— begin Page text —
The principle of ever-changing cycles
doesn't just apply to individual stocks or groups of stocks, it applies
to investment and trading methods. If you want to know what is not going
to work during the current cycle, look at what worked extremely well during
the last cycle. For example, the 'buy and hold' approach to stock market
investing worked very well between 1982 and 2000 and there are few people
today who don't believe that stocks, if bought and held for the long-term,
will provide good returns. Unfortunately, most people only became thoroughly
convinced that the 'buy and hold' approach was the right way to go during
the final stage of the cycle, whereas the approach was only ever going
to yield good results for those who bought during the early and middle
stages. The current cycle will continue until the 'buy and hold' approach
has been totally discredited and most of the long-term holders have sold.
At that point a 'buy and hold' approach may once again be appropriate.
One of the most popular trading approaches
during the final few years of the last decade was to buy a stock following
an 'upside breakout' in the stock price and sell following a 'downside
breakout'. It seemed so easy - just pick a tech or internet stock and when
it moved above a trendline on a chart or made a new all-time high, buy
it, wait for the price explosion that inevitably followed every upside
breakout, then sell for a huge profit. Thousands of people thought they
had discovered the key to getting rich quickly and quit their jobs to trade
on the stock market. They didn't realise that what they were experiencing
wasn't the way things normally worked or were going to work for very long.
What they were experiencing was the sort of short-lived cycle that occurs
only a few times per century. However, the fact that this 'breakout method'
worked so well for a while will mean that many people will continue to
use it for years to come, even though the results will generally be poor.
In fact, it is inevitable that the various momentum-based trading methods
that seemed to work like magic during the late-1990s will not yield good
returns during the current cycle. (By the way, a relatively small number
of people are still able to make good profits every year using a breakout
approach (buying upside breakouts and selling downside breakouts). Their
success, however, is based much more on their money management ability
(their ability to know when to take profits and when to take losses) than
on the breakout method itself.)
— end Page text —
— begin Source records —
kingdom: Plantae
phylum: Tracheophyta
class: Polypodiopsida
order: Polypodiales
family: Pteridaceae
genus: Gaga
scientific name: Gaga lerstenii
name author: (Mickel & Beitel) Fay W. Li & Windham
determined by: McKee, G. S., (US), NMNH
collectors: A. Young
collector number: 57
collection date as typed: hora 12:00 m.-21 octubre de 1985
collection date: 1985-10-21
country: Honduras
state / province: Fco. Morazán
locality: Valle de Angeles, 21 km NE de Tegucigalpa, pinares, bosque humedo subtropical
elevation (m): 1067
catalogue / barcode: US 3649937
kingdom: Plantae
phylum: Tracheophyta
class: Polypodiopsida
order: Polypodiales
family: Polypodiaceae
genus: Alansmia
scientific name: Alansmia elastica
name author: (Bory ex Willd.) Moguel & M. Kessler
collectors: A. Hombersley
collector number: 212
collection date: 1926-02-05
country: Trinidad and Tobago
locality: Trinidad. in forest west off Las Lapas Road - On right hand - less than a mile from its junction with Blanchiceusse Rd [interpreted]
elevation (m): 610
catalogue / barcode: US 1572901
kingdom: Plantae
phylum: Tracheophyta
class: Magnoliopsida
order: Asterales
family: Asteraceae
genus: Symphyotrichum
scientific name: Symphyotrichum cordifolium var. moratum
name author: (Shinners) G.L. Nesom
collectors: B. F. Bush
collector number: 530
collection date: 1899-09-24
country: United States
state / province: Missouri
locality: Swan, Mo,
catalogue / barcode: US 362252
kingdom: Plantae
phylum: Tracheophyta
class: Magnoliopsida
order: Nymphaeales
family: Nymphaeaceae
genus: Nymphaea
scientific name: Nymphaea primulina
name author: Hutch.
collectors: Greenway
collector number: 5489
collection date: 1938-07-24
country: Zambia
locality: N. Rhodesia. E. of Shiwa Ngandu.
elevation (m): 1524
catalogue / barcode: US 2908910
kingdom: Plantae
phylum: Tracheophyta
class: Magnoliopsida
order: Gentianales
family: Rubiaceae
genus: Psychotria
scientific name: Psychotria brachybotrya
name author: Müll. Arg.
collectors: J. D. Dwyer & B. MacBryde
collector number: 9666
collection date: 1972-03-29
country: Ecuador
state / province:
— end Source records —
## Job 1
Reproduce the listing from its first line through the line containing "collection date as", inclusive, with each line unchanged.
## Job 2
Carry on the passage about cycles in investment and trading methods, picking up after its final sentence.

## Task result 1
kingdom: Plantae
phylum: Tracheophyta
class: Polypodiopsida
order: Polypodiales
family: Pteridaceae
genus: Gaga
scientific name: Gaga lerstenii
name author: (Mickel & Beitel) Fay W. Li & Windham
determined by: McKee, G. S., (US), NMNH
collectors: A. Young
collector number: 57
collection date as typed: hora 12:00 m.-21 octubre de 1985

## Task result 2
In summary, what worked during the
last cycle is not going to work this cycle. Furthermore, what is currently
working won't work indefinitely - it will only work until enough people
discover it. At that point, the principle of ever-changing cycles will
come into effect.
The Information
Age versus the Principle of Ever-Changing Cycles
A question that we've received several
times over the past year from readers of our 'stuff' goes something like
this: "With the general public now having ready access to far more information
than in the past, won't the so-called 'dumb money' make better investment
decisions and be less likely to behave in a herd-like manner?"
We've always been somewhat amused by
the above question because the recent stock market mania was clearly one
of the greatest examples ever of the investing public losing its senses
and accepting fantasy as fact. Even the most cursory observation of the
goings-on of the past 5 years tells us that the Information Age has not
brought about an improvement in the ability of the public to make the right
investment decisions. After all, there were record flows of money into
equity funds at the bubble peak during the first quarter of 2000 and there
were significant flows of money out of equity funds when the market was
bottoming during July-October of this year. And based on past experience
much greater out-flows will occur when prices drop below this year's low.
For all the information that people had access to they managed to embrace
ideas that they really should have perceived as absurd. As has always been
the case throughout history and always will be the case, they simply got
carried away with rising prices and visions of great wealth.
Although the experiences of the past
few years provide some empirical evidence that the availability of more
information has not increased the investment acumen of the public, it is
worth exploring why this is so.
One reason, of course, is that a high
percentage of the information to which the public is exposed is wrong,
either by accident or by design. So while most people have a lot more
information than they had in the past their decisions might, if anything,
tend to be even less correct because much of that information is inaccurate.
In other words, bad information is potentially more damaging than the absence
of information. It is quality of information, not quantity
of information, which is important. Thanks to the Internet, high-quality
information is now more readily available to the average investor than
it has been in the past. But unfortunately, most people have no way of
differentiating the good information from the bad or of filtering out the
small amount of useful information from the daily information deluge.
Another reason is that the people who
are responsible for providing information to the investing public, even
if they happen to have the best of intentions, are subject to the same
herd-like behaviour as everyone else. This can be clearly seen in the weekly
survey of investment newsletter writers conducted by Investors' Intelligence.
Most newsletter writers are independent and don't have a vested interest
in getting their readers to buy when they should be selling or to sell
when they should be buying, yet these investment advisors are invariably
wrong at major turning points. As a group they tend to become progressively
more bullish as prices rise and progressively more bearish as prices fall.
As such they are always extremely bullish at major peaks (great selling
opportunities) and extremely bearish at major bottoms (great buying opportunities).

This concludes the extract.